### EXERCISE DATA
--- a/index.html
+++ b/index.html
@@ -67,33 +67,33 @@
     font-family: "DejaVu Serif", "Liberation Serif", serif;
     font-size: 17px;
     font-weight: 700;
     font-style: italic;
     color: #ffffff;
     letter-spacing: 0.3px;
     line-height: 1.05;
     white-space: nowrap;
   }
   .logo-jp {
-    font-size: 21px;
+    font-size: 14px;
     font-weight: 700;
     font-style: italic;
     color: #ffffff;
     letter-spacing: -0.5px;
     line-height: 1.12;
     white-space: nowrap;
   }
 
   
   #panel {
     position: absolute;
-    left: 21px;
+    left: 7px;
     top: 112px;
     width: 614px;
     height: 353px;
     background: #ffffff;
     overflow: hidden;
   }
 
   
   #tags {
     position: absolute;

* * *

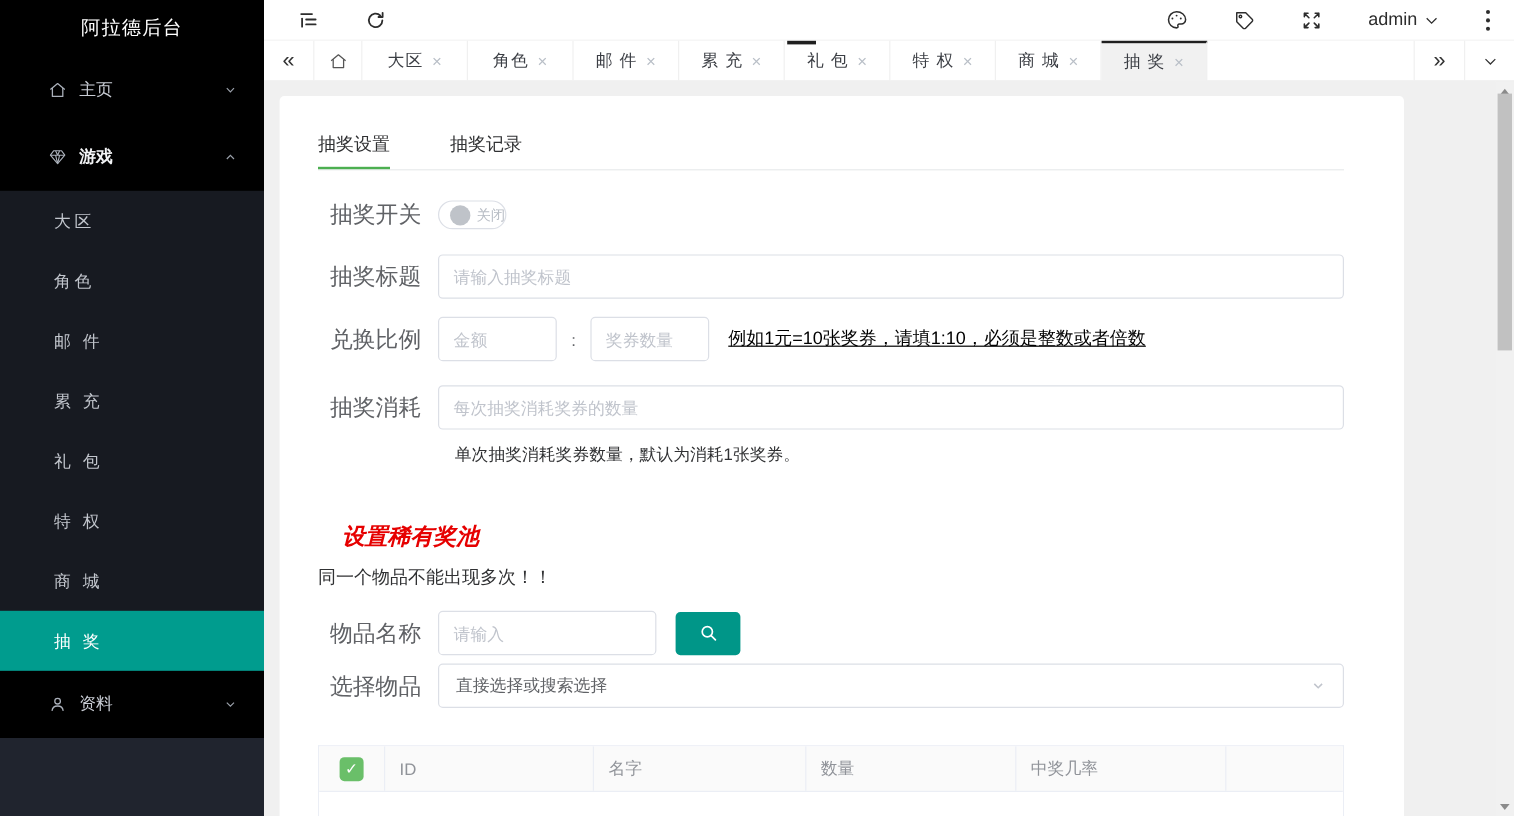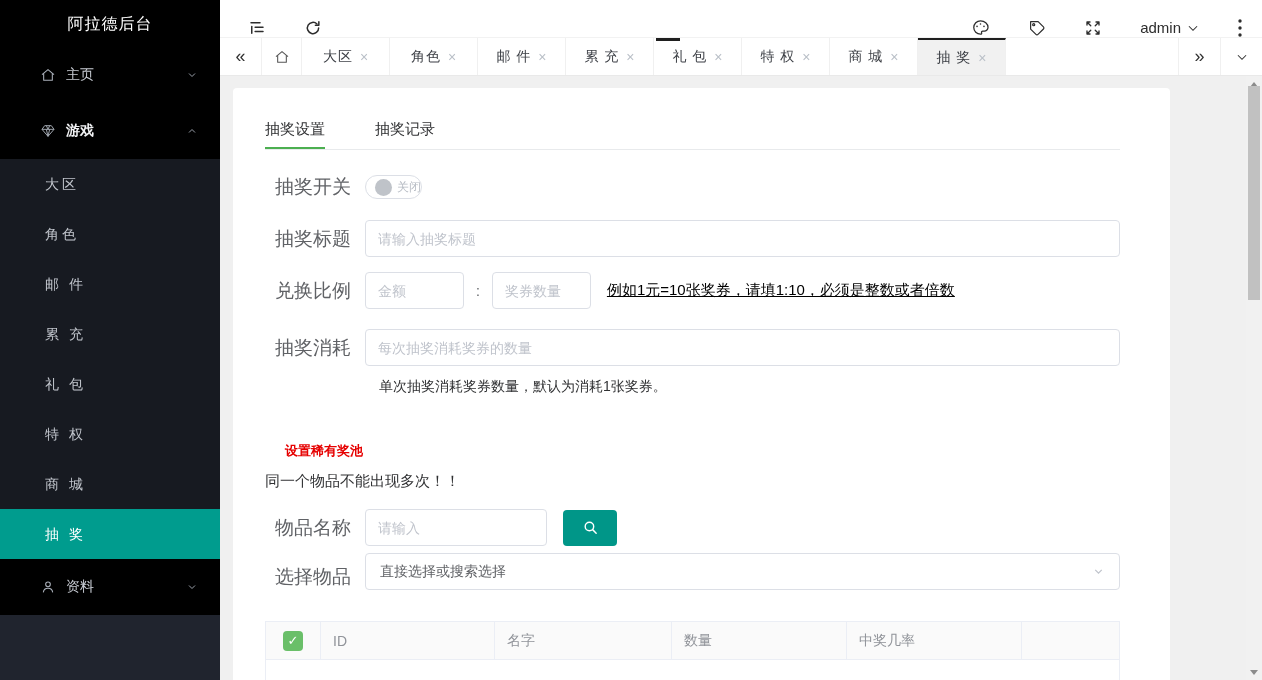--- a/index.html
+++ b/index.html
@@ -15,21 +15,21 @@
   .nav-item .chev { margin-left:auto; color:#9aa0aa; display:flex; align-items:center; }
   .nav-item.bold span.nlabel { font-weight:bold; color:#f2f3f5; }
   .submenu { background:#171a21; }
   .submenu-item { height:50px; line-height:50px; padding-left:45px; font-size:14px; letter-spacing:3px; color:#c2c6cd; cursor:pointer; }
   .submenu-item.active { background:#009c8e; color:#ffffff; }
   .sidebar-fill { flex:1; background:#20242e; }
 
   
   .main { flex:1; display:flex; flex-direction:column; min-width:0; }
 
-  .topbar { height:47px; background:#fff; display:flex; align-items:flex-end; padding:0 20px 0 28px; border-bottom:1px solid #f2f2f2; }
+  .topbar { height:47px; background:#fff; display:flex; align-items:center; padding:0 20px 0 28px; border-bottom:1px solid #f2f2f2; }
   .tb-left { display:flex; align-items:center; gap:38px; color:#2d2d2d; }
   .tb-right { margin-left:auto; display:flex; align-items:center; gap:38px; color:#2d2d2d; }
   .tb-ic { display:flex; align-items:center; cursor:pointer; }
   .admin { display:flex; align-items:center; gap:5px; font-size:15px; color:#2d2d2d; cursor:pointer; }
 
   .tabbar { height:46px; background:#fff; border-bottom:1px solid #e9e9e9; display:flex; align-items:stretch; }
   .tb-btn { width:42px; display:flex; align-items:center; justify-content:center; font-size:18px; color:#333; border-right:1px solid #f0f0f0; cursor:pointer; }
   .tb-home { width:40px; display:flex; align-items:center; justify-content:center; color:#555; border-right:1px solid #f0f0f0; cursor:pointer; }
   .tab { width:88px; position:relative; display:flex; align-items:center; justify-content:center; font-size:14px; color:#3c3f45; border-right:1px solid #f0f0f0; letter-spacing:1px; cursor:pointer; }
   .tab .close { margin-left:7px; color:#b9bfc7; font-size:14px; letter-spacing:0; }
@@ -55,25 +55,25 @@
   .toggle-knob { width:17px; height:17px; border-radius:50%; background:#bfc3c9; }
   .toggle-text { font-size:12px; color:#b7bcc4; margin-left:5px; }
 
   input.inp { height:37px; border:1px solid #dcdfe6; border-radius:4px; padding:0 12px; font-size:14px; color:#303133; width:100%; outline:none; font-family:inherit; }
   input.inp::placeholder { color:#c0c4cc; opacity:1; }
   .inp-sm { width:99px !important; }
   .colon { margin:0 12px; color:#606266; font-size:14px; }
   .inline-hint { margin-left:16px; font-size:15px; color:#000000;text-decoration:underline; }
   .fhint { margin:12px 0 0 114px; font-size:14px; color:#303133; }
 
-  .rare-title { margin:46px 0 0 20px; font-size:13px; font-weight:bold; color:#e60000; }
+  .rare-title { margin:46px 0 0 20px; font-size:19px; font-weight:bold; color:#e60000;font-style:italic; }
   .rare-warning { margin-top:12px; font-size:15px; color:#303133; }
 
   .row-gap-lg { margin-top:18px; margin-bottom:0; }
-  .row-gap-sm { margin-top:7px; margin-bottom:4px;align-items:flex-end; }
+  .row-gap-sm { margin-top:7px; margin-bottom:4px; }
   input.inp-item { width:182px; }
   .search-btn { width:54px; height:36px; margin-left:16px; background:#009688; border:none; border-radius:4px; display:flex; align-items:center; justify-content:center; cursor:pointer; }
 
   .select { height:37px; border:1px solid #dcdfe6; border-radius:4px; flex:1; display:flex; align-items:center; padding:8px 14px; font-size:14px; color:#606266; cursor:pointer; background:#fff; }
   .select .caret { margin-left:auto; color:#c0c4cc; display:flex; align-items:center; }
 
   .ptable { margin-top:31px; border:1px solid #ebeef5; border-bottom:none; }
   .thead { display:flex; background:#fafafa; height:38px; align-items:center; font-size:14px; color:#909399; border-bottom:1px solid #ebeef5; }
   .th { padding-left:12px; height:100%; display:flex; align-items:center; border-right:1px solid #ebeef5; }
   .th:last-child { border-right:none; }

### YOUR INSTRUCTIONS
Copy out every line in the entries above that holds "bold".

### RESPONSE TO THE TASK
   .nav-item.bold span.nlabel { font-weight:bold; color:#f2f3f5; }
-  .rare-title { margin:46px 0 0 20px; font-size:13px; font-weight:bold; color:#e60000; }
+  .rare-title { margin:46px 0 0 20px; font-size:19px; font-weight:bold; color:#e60000;font-style:italic; }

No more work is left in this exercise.